On the surface, our PR review Agent is only a solution to “humans don’t have time to review PRs.” But what it really is, at its core, is a safety mechanism. It ensures we continue shipping fast, in small increments, maintaining and increasing our heartbeat, even as the volume of AI-generated code grows.

The data

We didn’t assume AI review would be good enough, we actively ran an experiment.

Our hypothesis was that AI review could match or outperform human review quality, measured by the outcomes that actually matter: were the changes correct? Did they cause problems in production? How quickly were they reviewed and approved?

We started with a controlled pilot of over 100 PRs through the AI approval pipeline. The results: zero reverts of AI-approved PRs, and a 6–16x improvement in time-to-approval at the 75th percentile. Since then, the system has scaled significantly. In the first four weeks of broader rollout, 497 PRs went fully autonomous, with Claude writing the code and our AI approval system reviewing, approving, and shipping to production.

Graph showing AI approval is 5x faster than human review

Beyond the approval pipeline itself, we also looked more broadly at how AI-authored code performs in production compared to human-authored code. AI-authored backend code had a revert rate of 0.53%, compared to 5.39% for human-authored. On the frontend, it was 0.22% versus 2.00%.

10X lower revert rate for AI-Authored code

AI-authored code, reviewed and approved through our automated pipeline, is being reverted at a fraction of the rate of human-authored, human-approved code. We don’t expect that to hold at zero forever, but the data so far tells us that the quality bar our Agent holds is at least as high as the one humans were holding, and in many cases higher.

And perhaps the most important perspective shift: those product changes that did cause outages in the past?
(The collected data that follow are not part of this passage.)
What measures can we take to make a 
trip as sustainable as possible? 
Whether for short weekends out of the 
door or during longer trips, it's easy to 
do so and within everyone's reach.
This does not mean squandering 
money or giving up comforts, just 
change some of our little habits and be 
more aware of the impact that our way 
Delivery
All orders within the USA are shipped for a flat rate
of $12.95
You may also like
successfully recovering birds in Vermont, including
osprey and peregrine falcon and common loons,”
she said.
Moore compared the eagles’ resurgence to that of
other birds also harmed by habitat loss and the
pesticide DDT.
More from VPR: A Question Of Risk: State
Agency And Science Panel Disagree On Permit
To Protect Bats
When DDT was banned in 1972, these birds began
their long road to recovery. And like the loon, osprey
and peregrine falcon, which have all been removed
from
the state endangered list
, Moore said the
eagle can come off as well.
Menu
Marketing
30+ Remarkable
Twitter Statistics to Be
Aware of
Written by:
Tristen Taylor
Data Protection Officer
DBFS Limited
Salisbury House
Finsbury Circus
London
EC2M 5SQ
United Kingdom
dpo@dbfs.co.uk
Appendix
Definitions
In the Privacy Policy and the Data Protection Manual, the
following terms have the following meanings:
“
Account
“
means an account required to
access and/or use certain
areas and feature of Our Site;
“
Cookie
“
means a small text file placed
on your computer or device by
They were all reviewed and approved by humans. Human review is not a guarantee of safety. It never was. It’s a useful heuristic, but one with real limitations that we’ve been quietly accepting for decades.

Staying compliant while we innovate

Everything we’ve described in this post, the sub-Agent architecture, the traceability, the labelling, the data, none of it was built just to make the system fast. It was built to make the system auditable. That was a design constraint from day one.

Every AI-approved PR is labelled, logged, and queryable. The review comments, the approval decision, the test results, the merge event: all recorded. The evidence an auditor expects to see is the same whether a human or an AI approved the change. The “who” may change, but the “what” doesn’t.

We engaged our auditors, Schellman, early, before we scaled. We proactively worked with them to confirm that our automated review processes and the evidence they produce meet the requirements of our compliance frameworks, including SOC 2, HIPAA, ISO 27001, ISO 42001, and AIUC-1, among others. We think AI-driven change management can meet and exceed the standards that human-driven processes set, and we want to help prove that.

We see this as a feature of building the system the right way, not an extra hurdle we had to clear. When you build for safety, compliance follows.

What’s next

You can only go so far with PR review as a safety mechanism, no matter how good the reviewer is, human or AI. Only in production do you discover the unknown unknowns. The majority of Intercom’s largest outages weren’t even caused by changes to product code at all. They were infrastructure issues, unanticipated customer usage patterns, or third-party outages. PR review, whether human or AI, was never going to catch those. That’s why, in parallel, we’re also working on an Agent that proactively diagnoses issues in production. We’ll share more on this soon.

Speed has always been at the core of how we build at Intercom, not in spite of safety, but because of it. And we’re getting even faster with AI. It’s easy to assume that AI-approved PRs would lead to a drop in quality and safety but our data proves otherwise. Our heartbeat is just getting stronger.